=== Text section ===

━━━━━━━━━━━━━━━━━━━━━━━━━━━━━━

Michael decided to use this huge amount of computer time to search the public domain books that were stored in our libraries, and to digitize these books. He also decided to store the electronic texts (eTexts) in the simplest way, using the plain text format called Plain Vanilla ASCII, so they can be read easily by any machine, operating system or software. A book would become a continuous text file instead of a set of pages, with caps for the terms in italic, bold or underlined of the print version.

Soon afterwards he defined Project Gutenberg’s mission: to put at everyone’s disposal, in electronic versions, as many literary works of the public domain as possible for free. As he stated years later, in August 1998, “We consider eText to be a new medium, with no real relationship to paper, other than presenting the same material, but I don’t see how paper can possibly compete once people each find their own comfortable way to eTexts, especially in schools.”

Persevering from 1972 to 1989

After he keyed in The United States Declaration of Independence in 1971, Michael went on in 1972 and typed in a longer text, The United States Bill of Rights, that includes the ten first amendments added in 1789 to the Constitution (dated 1787) and defining the individual rights of the citizens and the distinct powers ot the Federal Government and the States. In 1973, Michael typed in the full text of The United States Constitution.

From one year to the next, disk space was getting larger, by the standards of the time (there was no hard disk yet), so it was possible to plan bigger files. Michael began typing in the Bible, because the individual books of the Bible could be processed separately as different files. He also worked on the collected works of Shakespeare, with one play at a time, and a file for each play. That edition of Shakespeare was never released, due to copyright changes. If Shakespeare’s works belong to the public domain, the comments and notes may be copyrighted, depending on the publication date. But other editions belonging to the public domain were posted a few years later.

━━━━━━━━━━━━━━━━━━━━━━━━━━━━━━

Saved entries

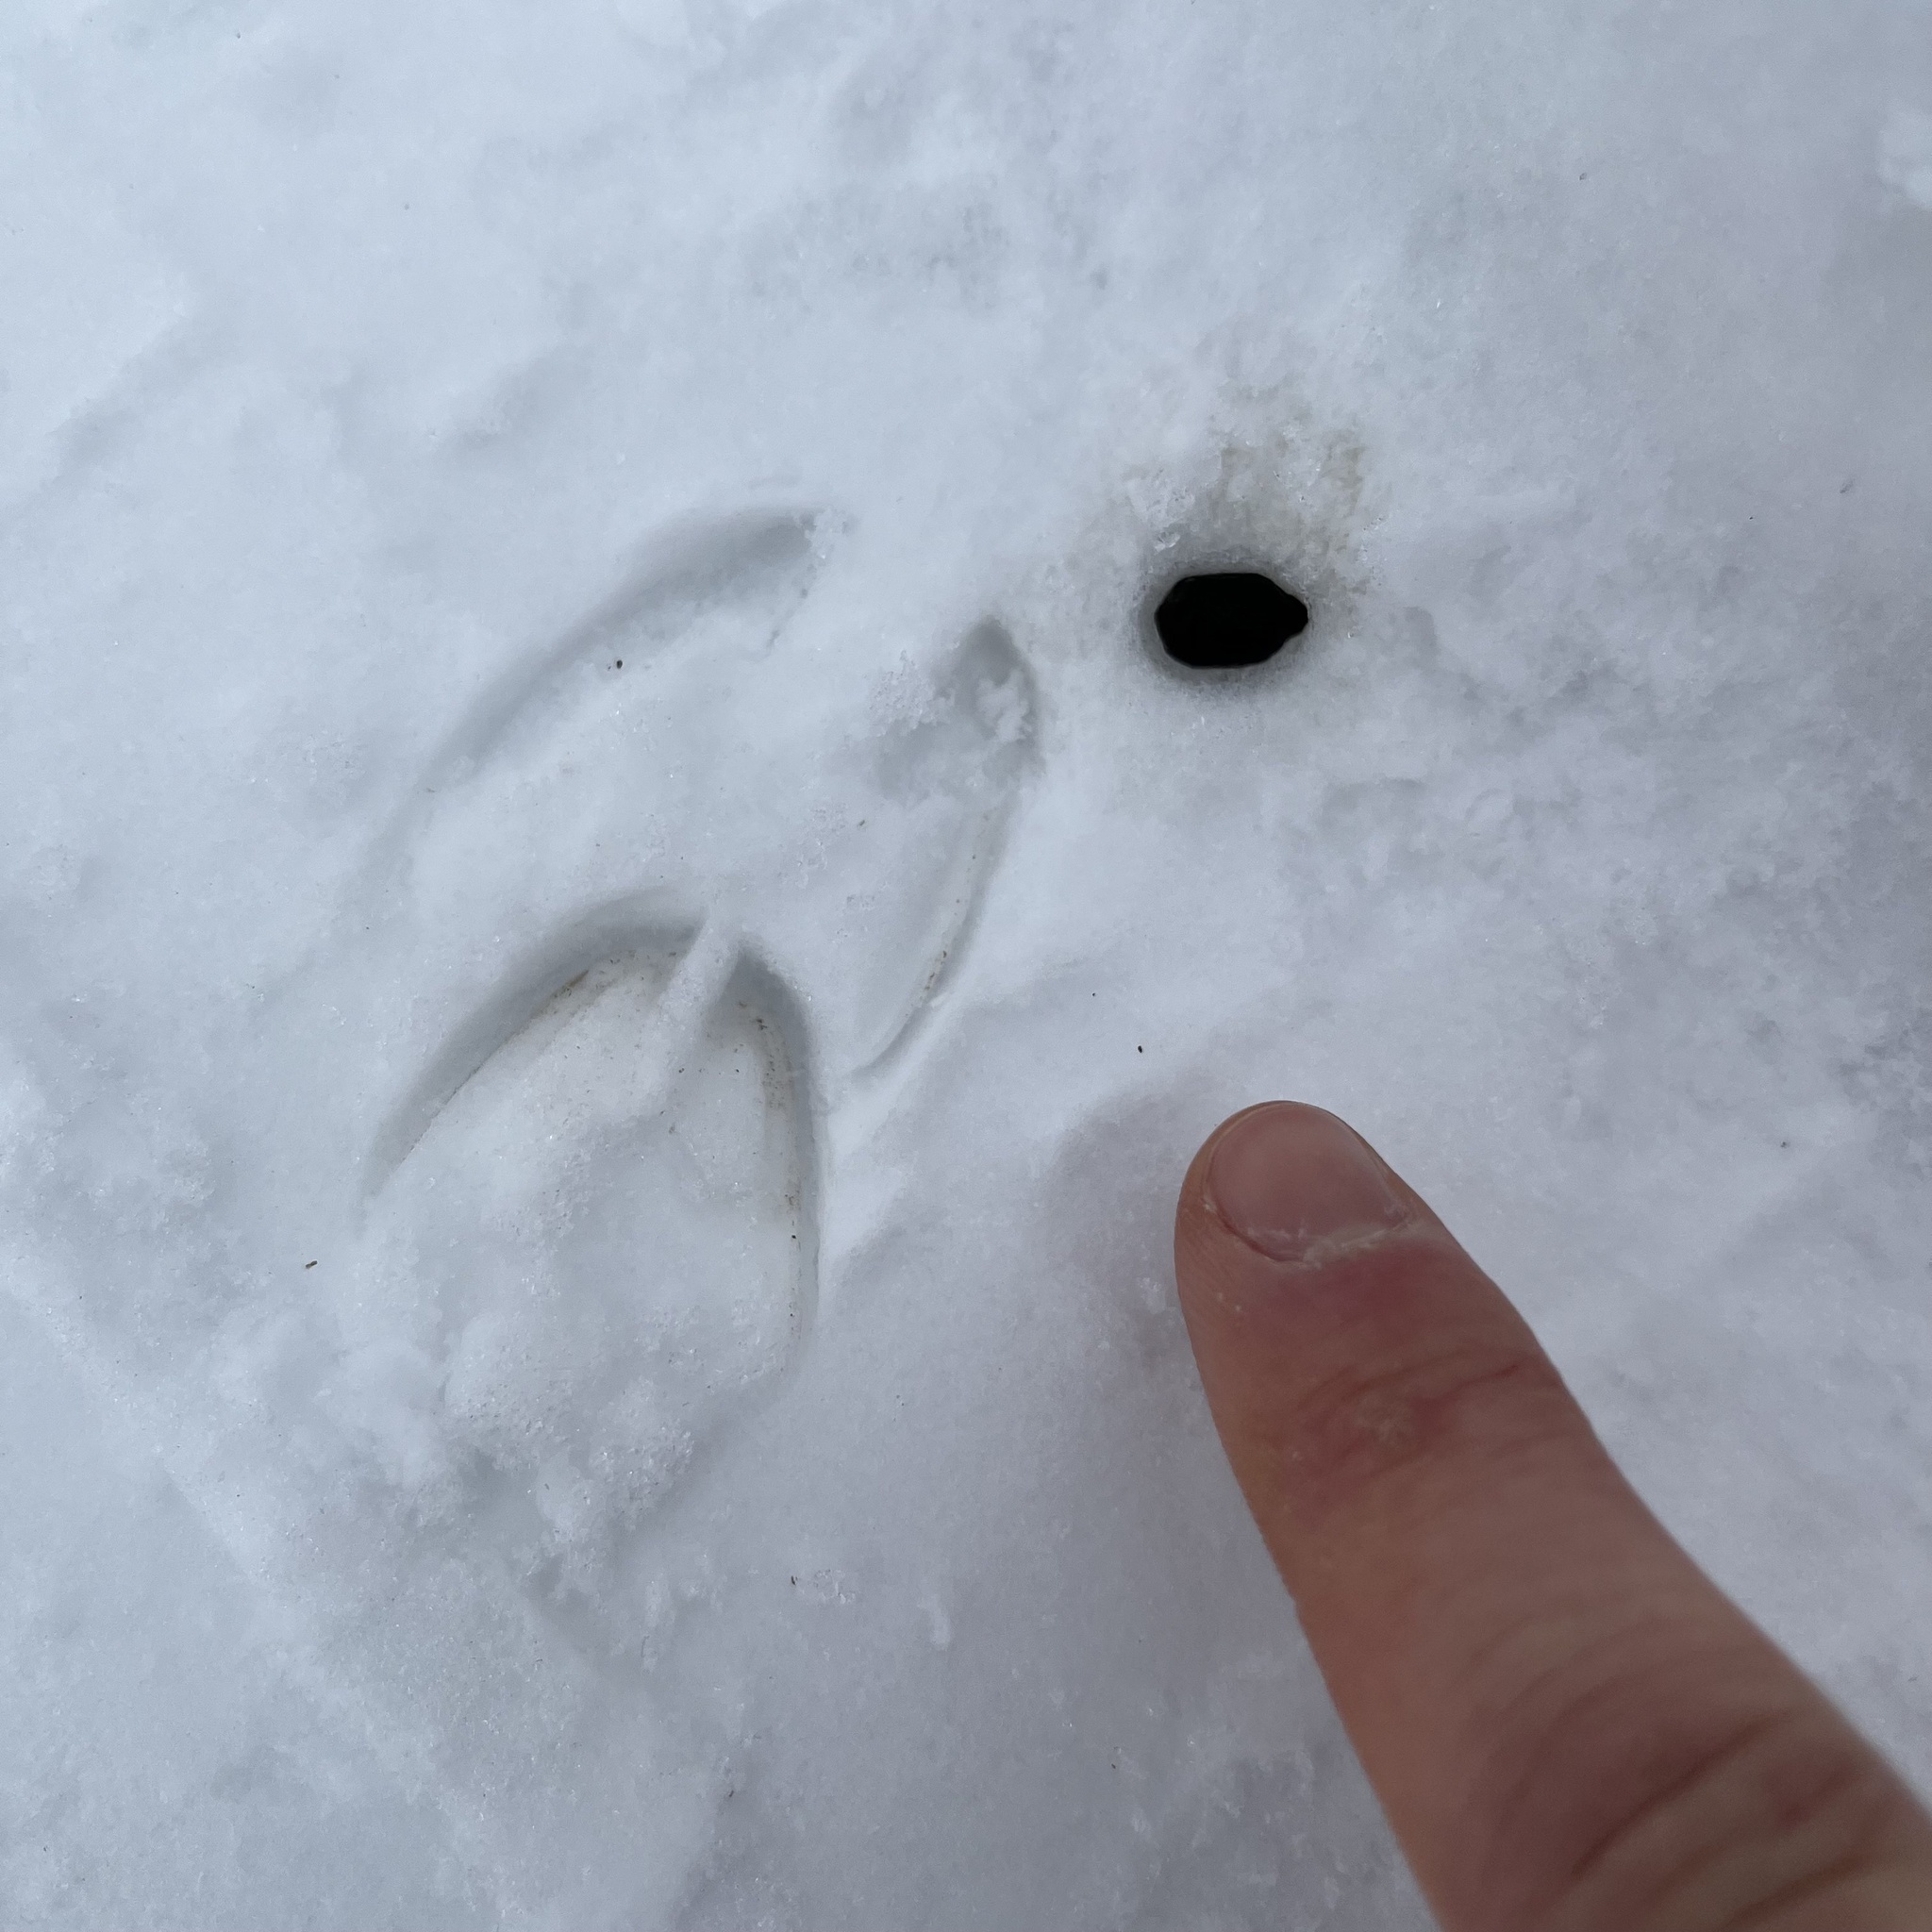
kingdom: Animalia
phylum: Chordata
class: Mammalia
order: Artiodactyla
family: Cervidae
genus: Capreolus
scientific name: Capreolus capreolus
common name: Western roe deer
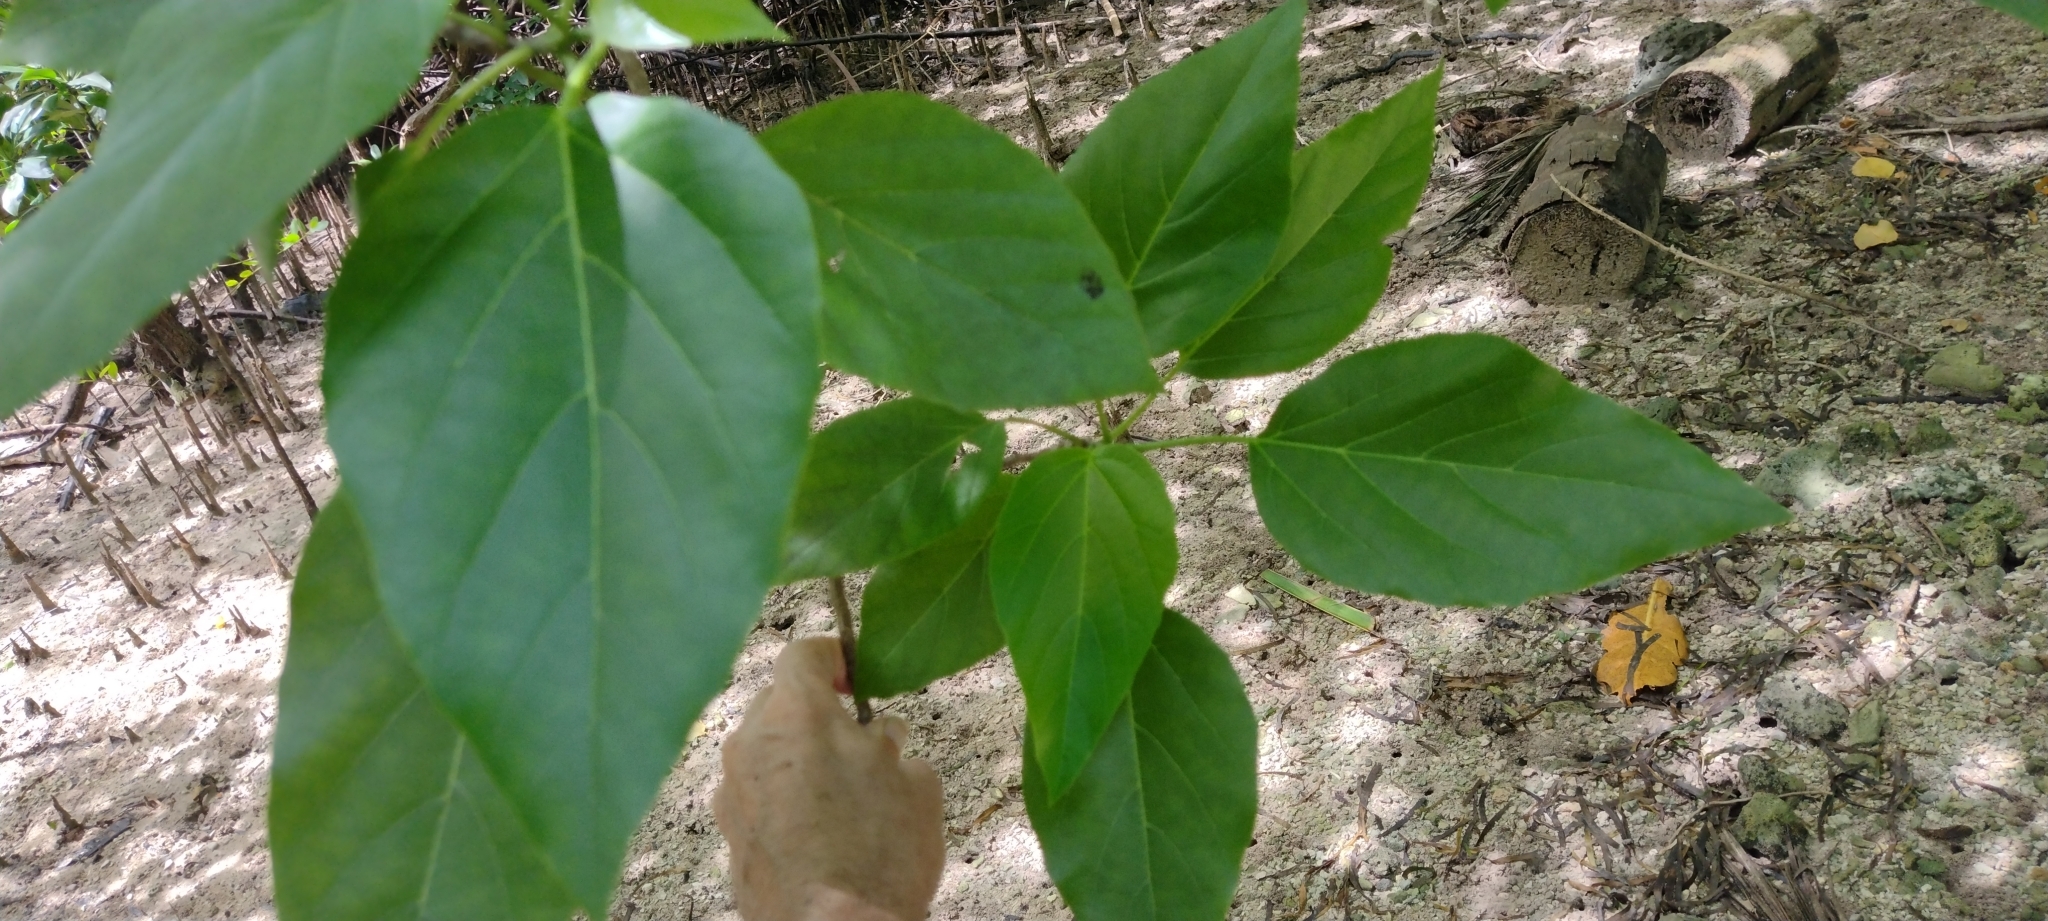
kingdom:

━━━━━━━━━━━━━━━━━━━━━━━━━━━━━━

=== Exercise instructions ===
[1] Decide whether each statement below agrees with the passage on Project Gutenberg's early years, answering yes or no and quoting the deciding words of the passage: (a) Michael typed in the full text of the United States Constitution in 1973. (b) The edition of Shakespeare that Michael worked on was released. (c) Hard disks were already in use when Michael began planning bigger files.
[2] From the passage on Project Gutenberg's early years, extract the part starting with "From one year" and going on through "few years later.".
[3] Write what comes next in the passage on Project Gutenberg's early years, picking up after its final sentence.

=== The responses ===
[1]
(a) Yes: "In 1973, Michael typed in the full text of The United States Constitution."
(b) No: "That edition of Shakespeare was never released, due to copyright changes."
(c) No: "there was no hard disk yet"

[2]
From one year to the next, disk space was getting larger, by the standards of the time (there was no hard disk yet), so it was possible to plan bigger files. Michael began typing in the Bible, because the individual books of the Bible could be processed separately as different files. He also worked on the collected works of Shakespeare, with one play at a time, and a file for each play. That edition of Shakespeare was never released, due to copyright changes. If Shakespeare’s works belong to the public domain, the comments and notes may be copyrighted, depending on the publication date. But other editions belonging to the public domain were posted a few years later.

[3]
In parallel, the internet, which was still embryonic in 1971, was born in 1974 with the launching of TCP/IP (Transmission Control Protocol / Internet Protocol). Its rapid expansion started in 1983.

In August 1989, Project Gutenberg celebrated the completion of its 10th eText, The King James Bible.

10 to 1,000 eBooks from 1990 to 1996

In 1990, there were 250,000 internet users, and the standard was 360 K disks. In January 1991, Michael keyed in Alice’s Adventures in Wonderland, by Lewis Carroll (published in 1865). In July 1991, he typed in Peter Pan, by James M. Barrie (published in 1904). These two worldwide classics of childhood literature each fitted on one disk.

1991 was also the year the web became operational. The first browser, Mosaic, was released in November 1993. As the web was becoming a popular medium, it became easier to circulate eTexts and recruit volunteers. Project Gutenberg gradually got into its stride, with the digitization of one eText per month in 1991, two eTexts per month in 1992, four eTexts per month in 1993 and eight eTexts per month in 1994. In January 1994, Project Gutenberg celebrated its 100th eText by releasing The Complete Works of William Shakespeare. The steady growth went on, with an average of 8 eTexts per month in 1994, 16 eTexts per month in 1995, and 32 eTexts per month in 1996.

As we can see, from 1991 to 1996, the “output” doubled every year. While continuing to digitize books, Michael was also coordinating the work of dozens of volunteers. At the end of 1993, Project Gutenberg’s eTexts were organized into three main sections: a) “Light Literature”, such as Alice’s Adventures in Wonderland,

Peter Pan or Aesop’s Fables; b) “Heavy Literature”, such as the Bible, Shakespeare’s works or Moby Dick; c) “Reference Literature”, such as Roget’s Thesaurus, and a set of encyclopaedias and dictionaries.

Project Gutenberg’s goal is to be “universal” both for the literary works that are chosen and the audience who reads them. The goal is to put literature at everyone’s disposal. With a focus on books that many people would use frequently, and not only students and teachers. For example, the “Light Literature” section is intended for pre-schoolers as well as their grandparents. The aim is that they will want to look up the eText of Peter Pan when they come back from watching Hook at the movies. Or that they will read the eText of Alice’s Adventures in Wonderland after seeing it on TV. Or that they will look for the context of a quotation after hearing it in one of the Star Trek episodes; nearly every episode of Star Trek quotes from books which are in the Project Gutenberg collections.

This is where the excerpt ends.